→ Data provided:
= Beginning of Section =
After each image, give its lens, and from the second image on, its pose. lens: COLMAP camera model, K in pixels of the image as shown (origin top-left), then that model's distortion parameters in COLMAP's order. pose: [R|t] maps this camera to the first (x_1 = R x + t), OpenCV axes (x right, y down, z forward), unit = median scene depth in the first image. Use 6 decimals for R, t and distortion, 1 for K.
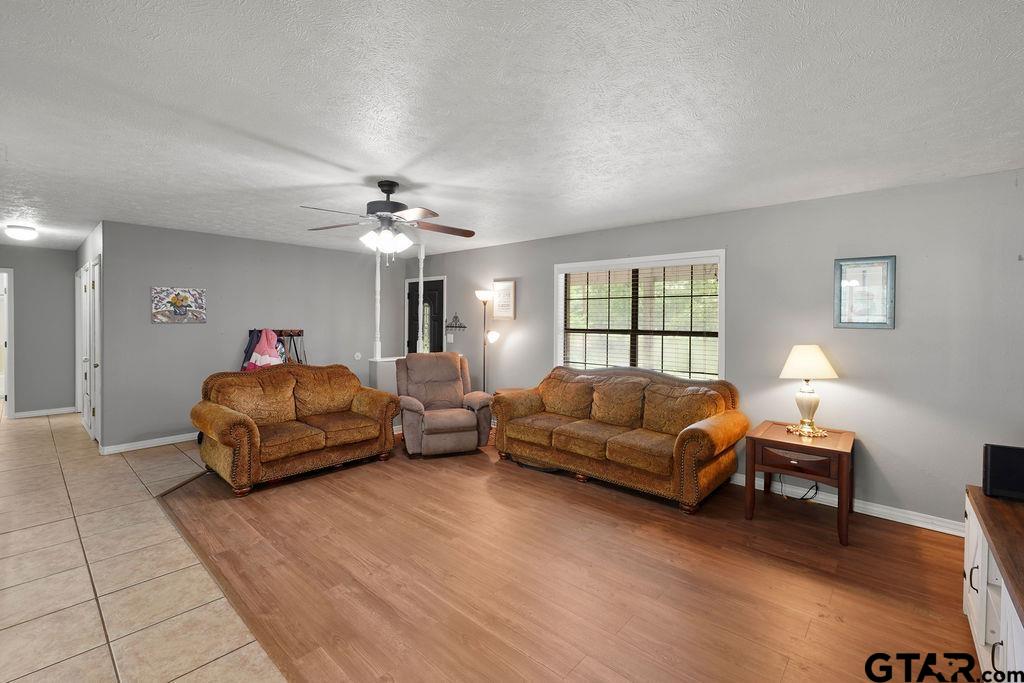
lens RADIAL K [[443.5, 0, 508.7], [0, 443.5, 320.8], [0, 0, 1]] dist [-0.015203, 0.003155]
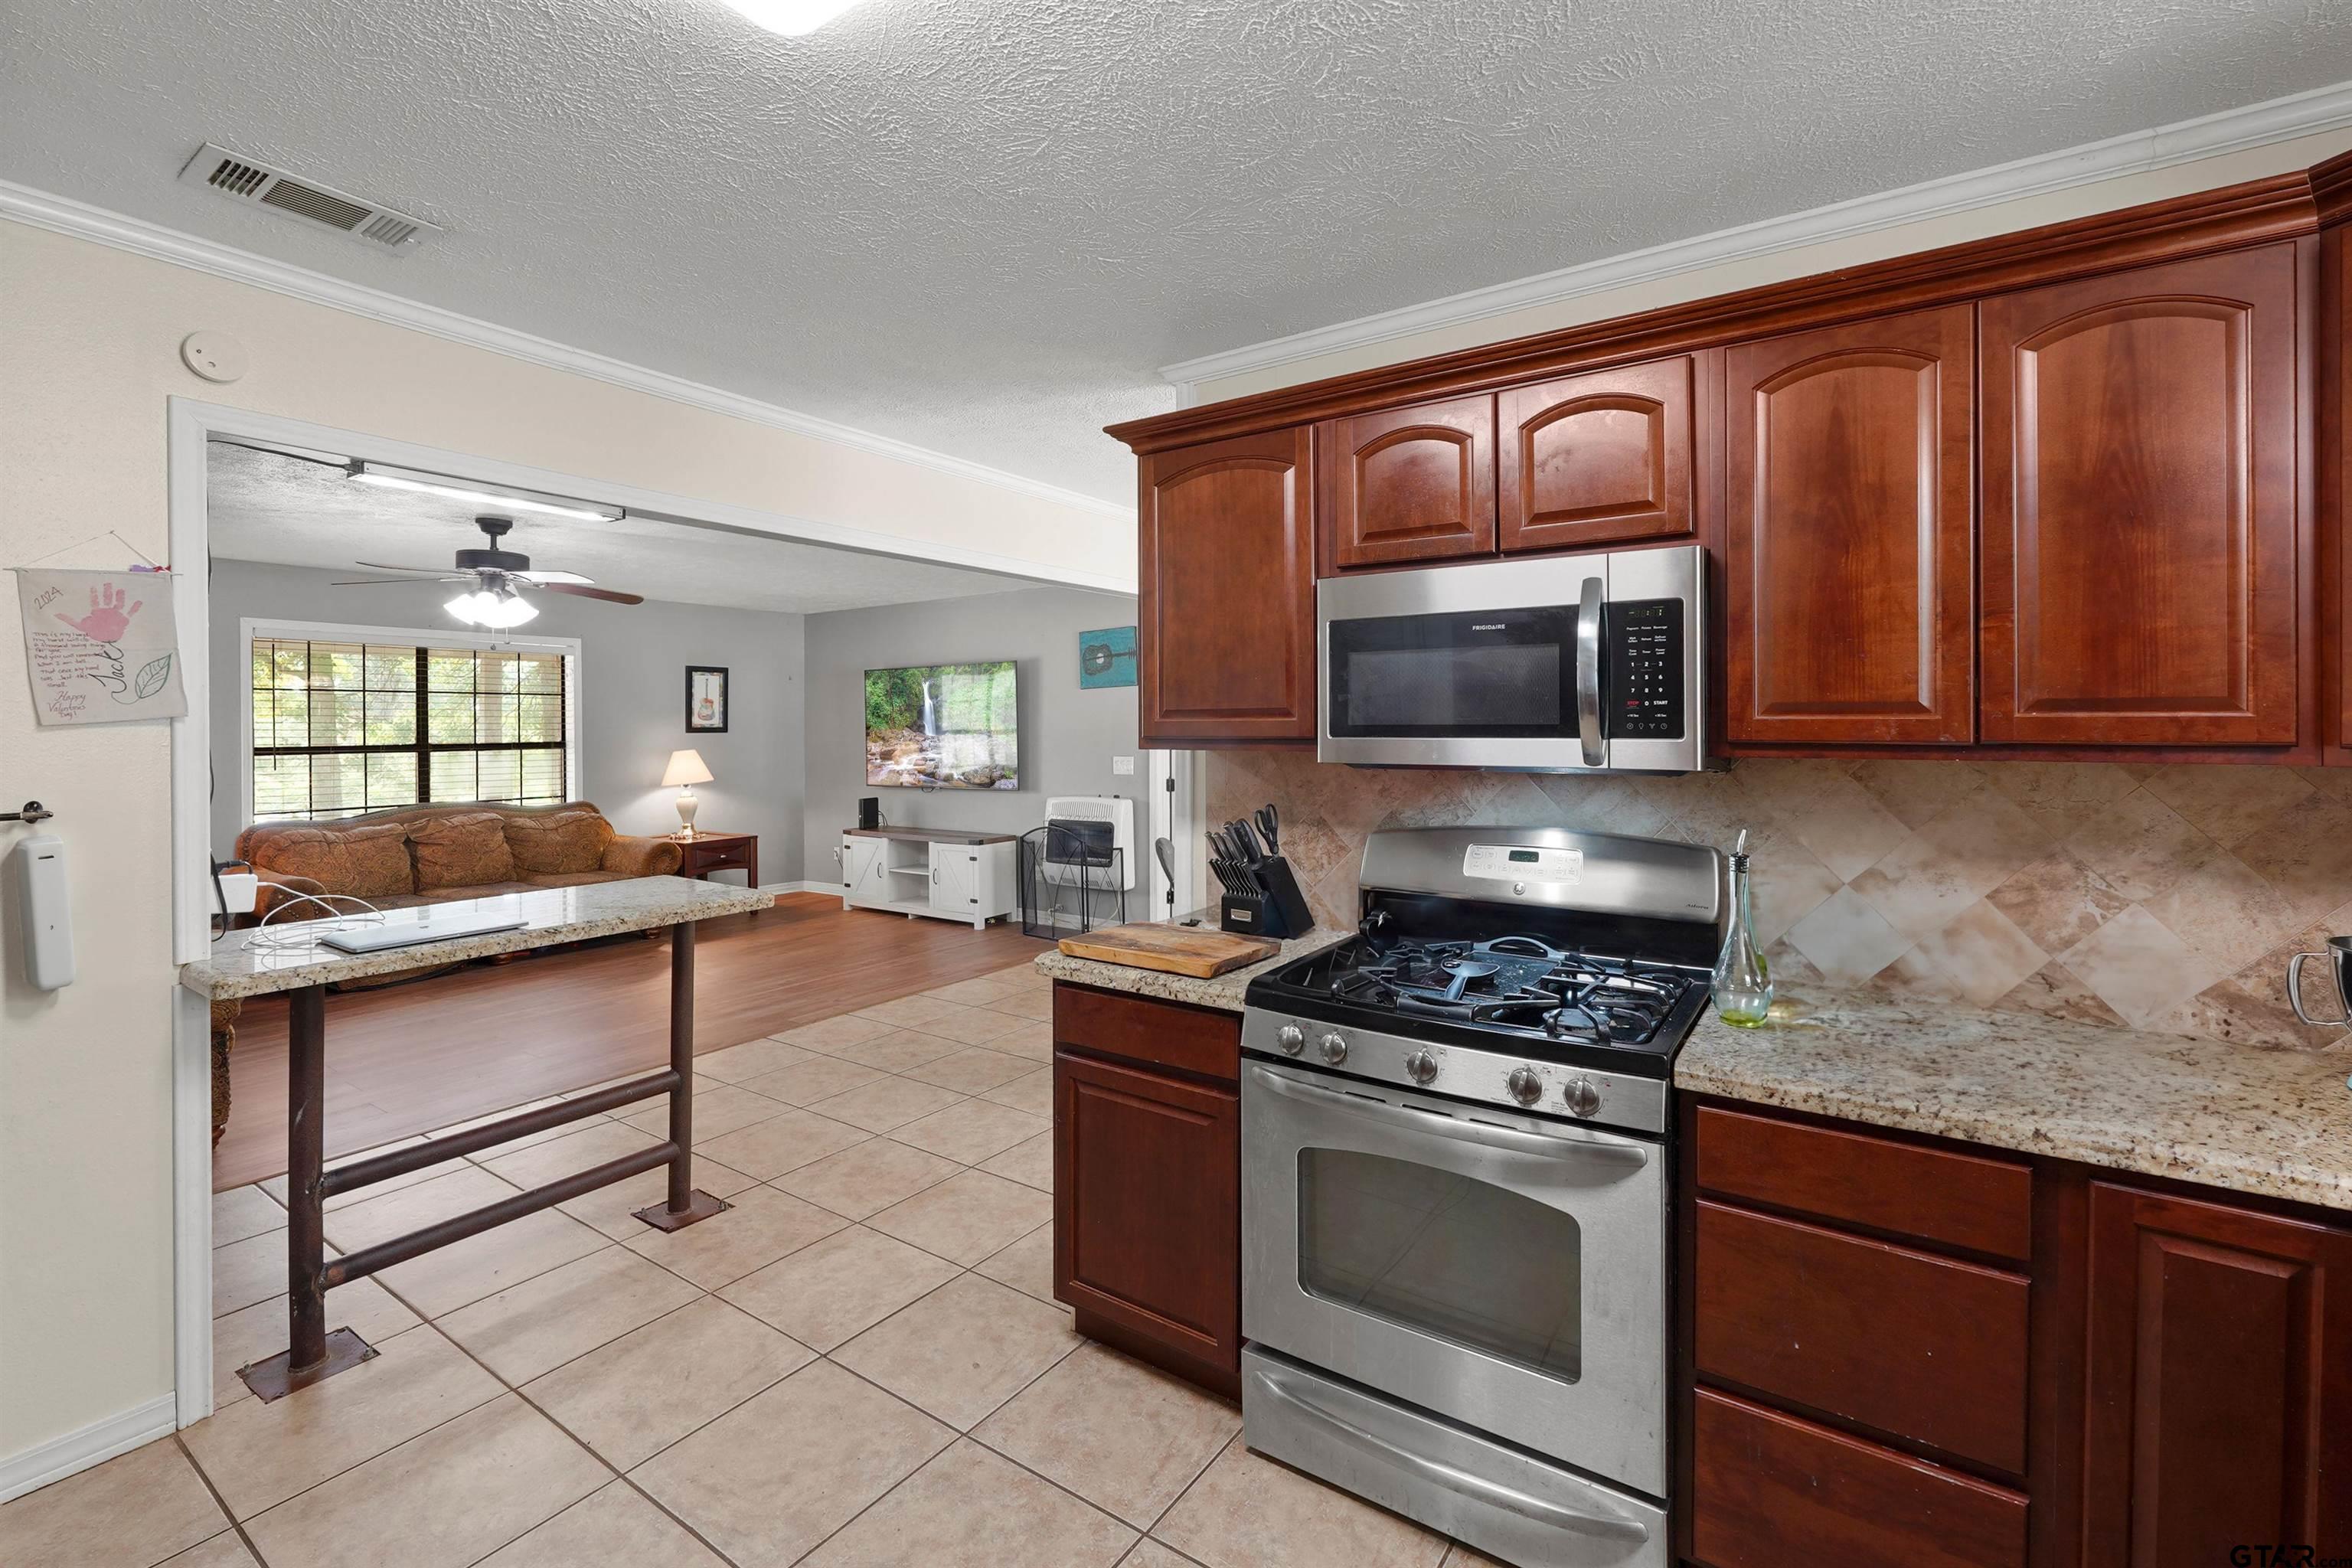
lens RADIAL K [[1018.6, 0, 1165.2], [0, 1018.6, 715.5], [0, 0, 1]] dist [-0.015203, 0.003155]
pose [[-0.118031, 0.001147, 0.993009, -1.285521], [0.010320, 0.999947, 0.000072, -0.009681], [-0.992956, 0.010256, -0.118036, 0.135299]]
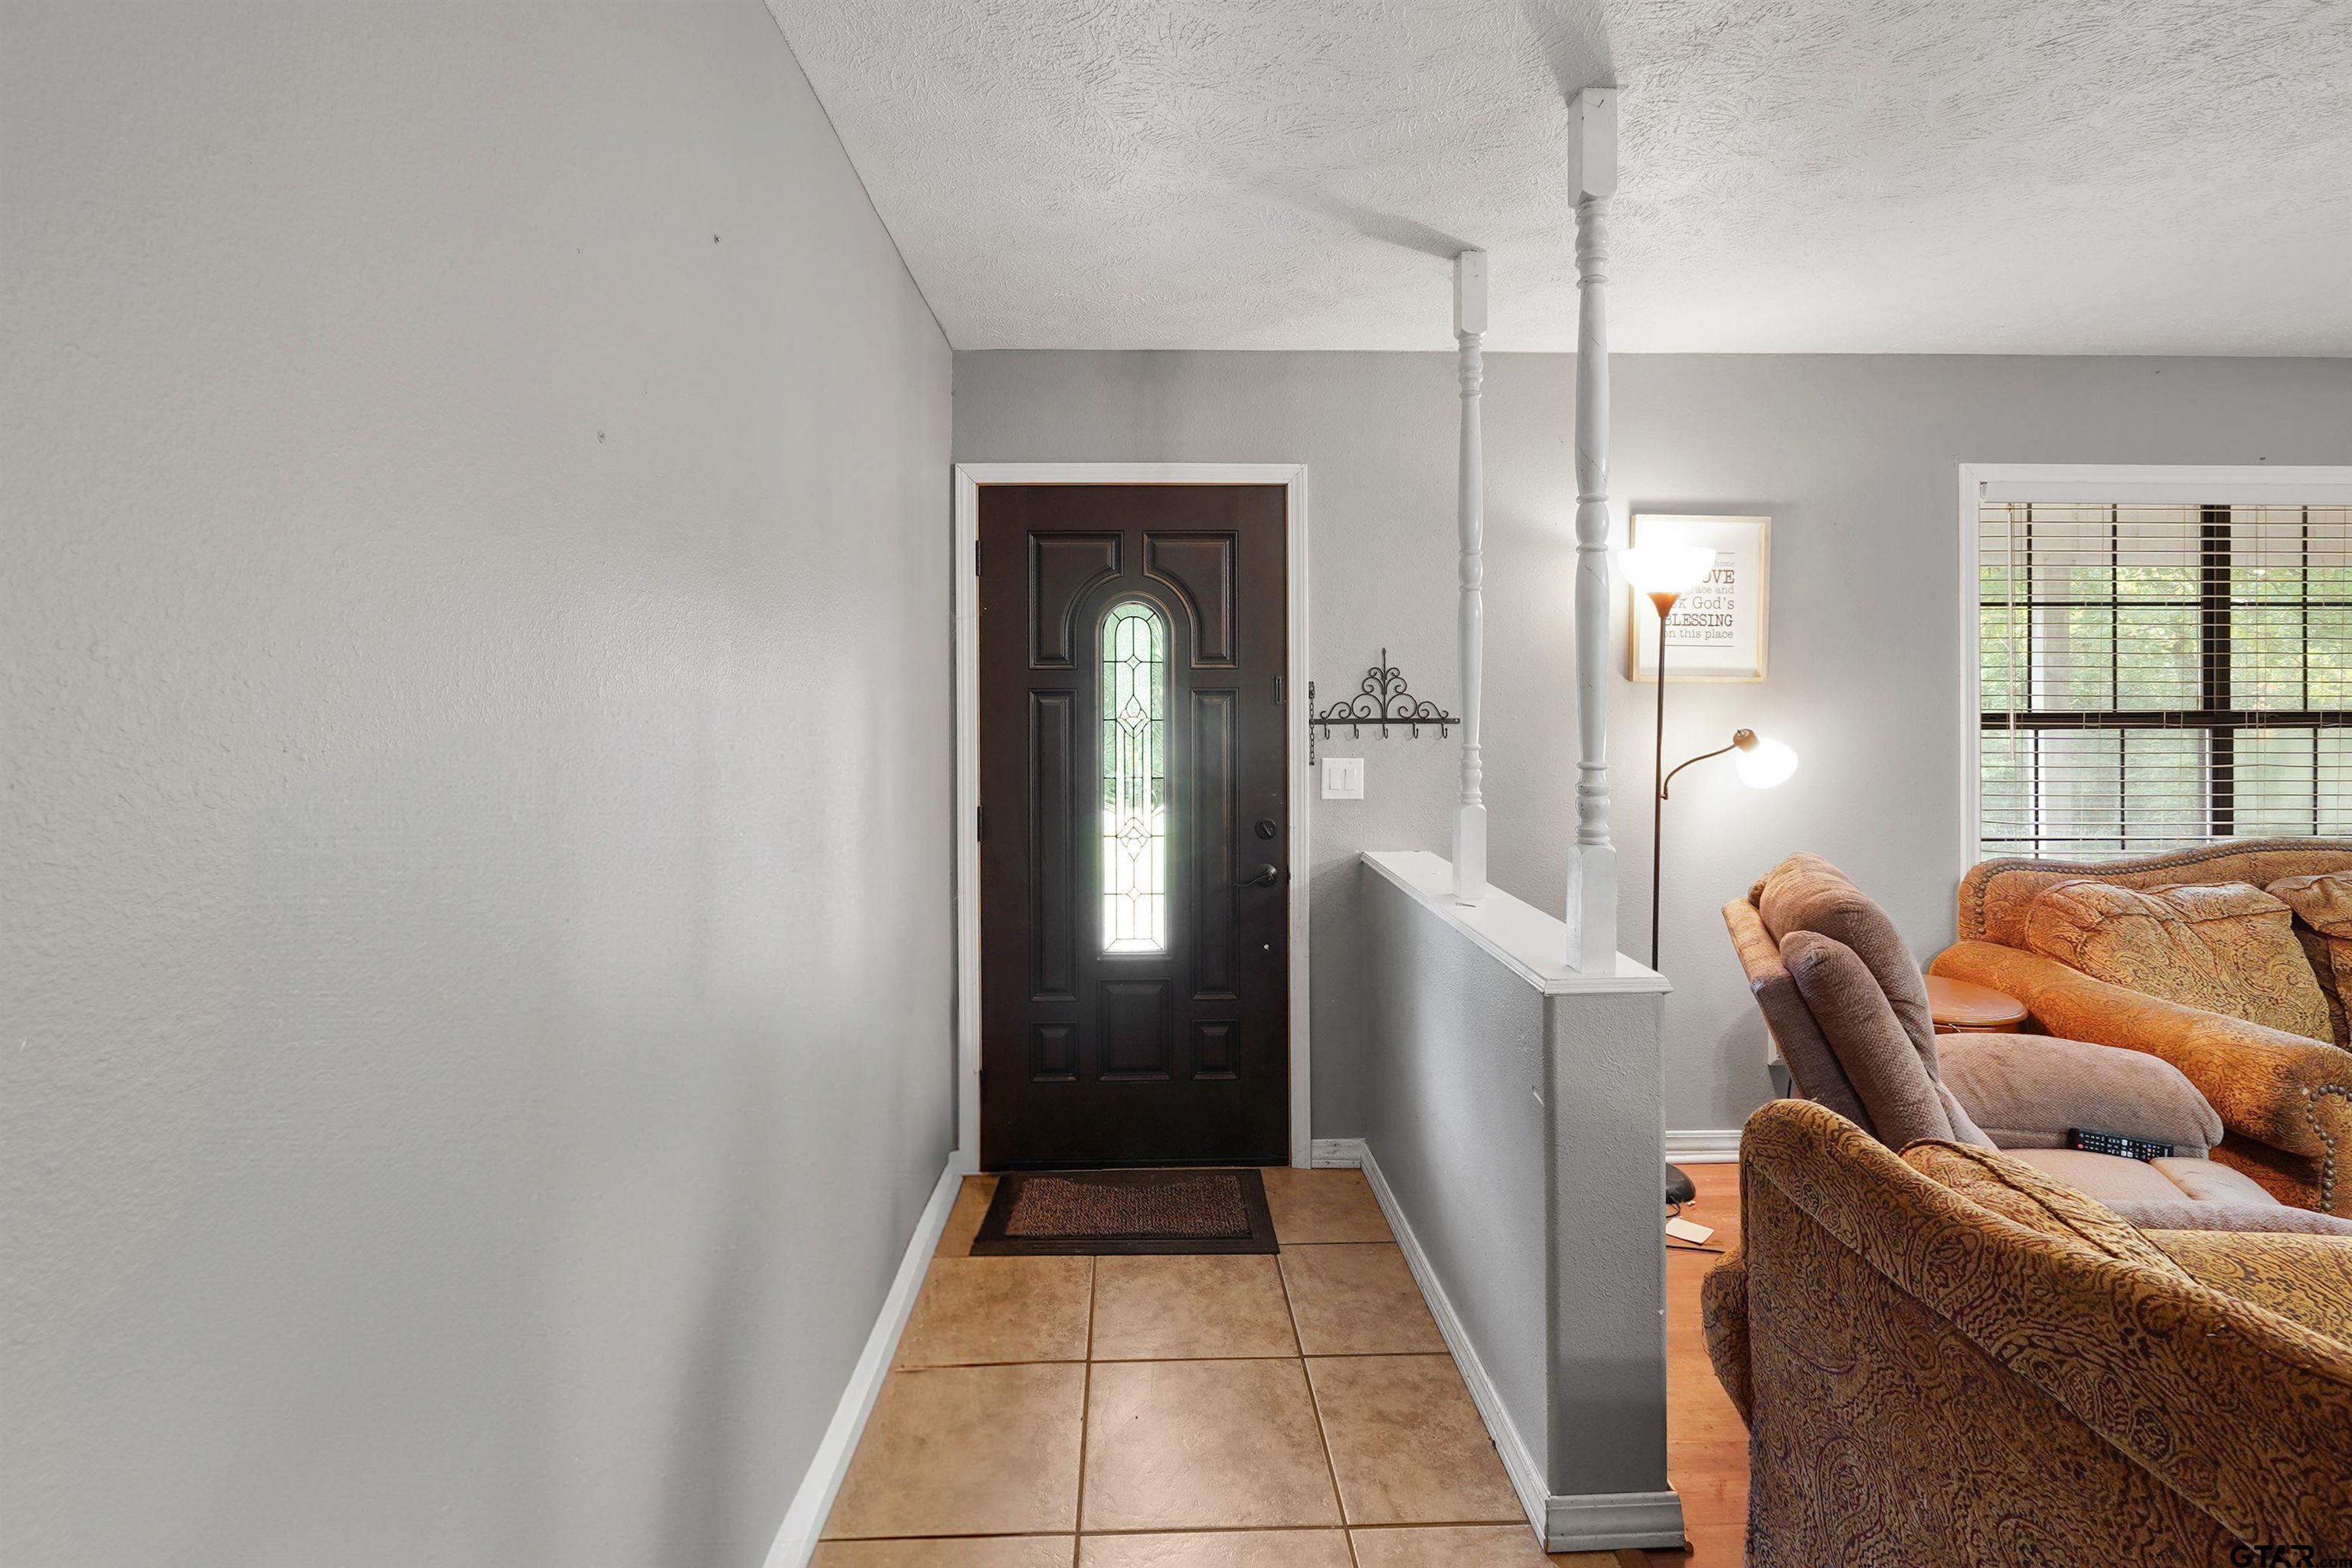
lens RADIAL K [[1018.6, 0, 1152.1], [0, 1018.6, 685.2], [0, 0, 1]] dist [-0.015203, 0.003155]
pose [[0.735610, -0.007310, 0.677366, -0.720672], [0.010623, 0.999943, -0.000745, -0.004428], [-0.677322, 0.007744, 0.735646, 1.016260]]
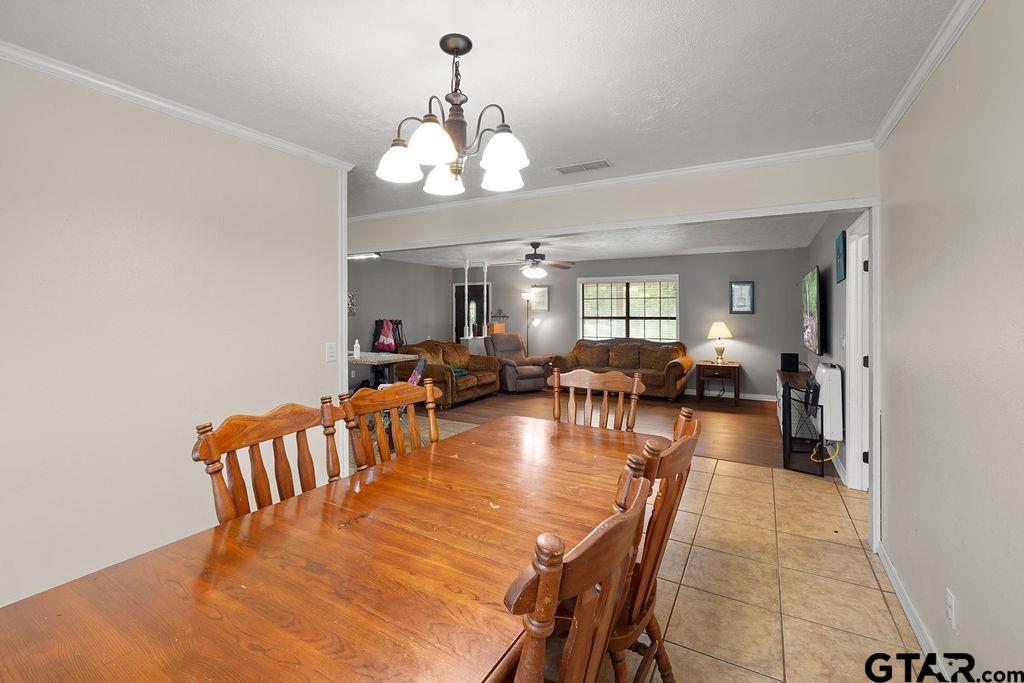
lens RADIAL K [[443.5, 0, 516.4], [0, 443.5, 305.8], [0, 0, 1]] dist [-0.015203, 0.003155]
pose [[0.975001, -0.006721, 0.222101, -0.551534], [0.009876, 0.999865, -0.013097, -0.004331], [-0.221983, 0.014963, 0.974936, -0.636864]]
= End of Section =
→ Action item: Return every line above word for word, minus images.

→ Answer to this exercise:
After each image, give its lens, and from the second image on, its pose. lens: COLMAP camera model, K in pixels of the image as shown (origin top-left), then that model's distortion parameters in COLMAP's order. pose: [R|t] maps this camera to the first (x_1 = R x + t), OpenCV axes (x right, y down, z forward), unit = median scene depth in the first image. Use 6 decimals for R, t and distortion, 1 for K.
lens RADIAL K [[443.5, 0, 508.7], [0, 443.5, 320.8], [0, 0, 1]] dist [-0.015203, 0.003155]
lens RADIAL K [[1018.6, 0, 1165.2], [0, 1018.6, 715.5], [0, 0, 1]] dist [-0.015203, 0.003155]
pose [[-0.118031, 0.001147, 0.993009, -1.285521], [0.010320, 0.999947, 0.000072, -0.009681], [-0.992956, 0.010256, -0.118036, 0.135299]]
lens RADIAL K [[1018.6, 0, 1152.1], [0, 1018.6, 685.2], [0, 0, 1]] dist [-0.015203, 0.003155]
pose [[0.735610, -0.007310, 0.677366, -0.720672], [0.010623, 0.999943, -0.000745, -0.004428], [-0.677322, 0.007744, 0.735646, 1.016260]]
lens RADIAL K [[443.5, 0, 516.4], [0, 443.5, 305.8], [0, 0, 1]] dist [-0.015203, 0.003155]
pose [[0.975001, -0.006721, 0.222101, -0.551534], [0.009876, 0.999865, -0.013097, -0.004331], [-0.221983, 0.014963, 0.974936, -0.636864]]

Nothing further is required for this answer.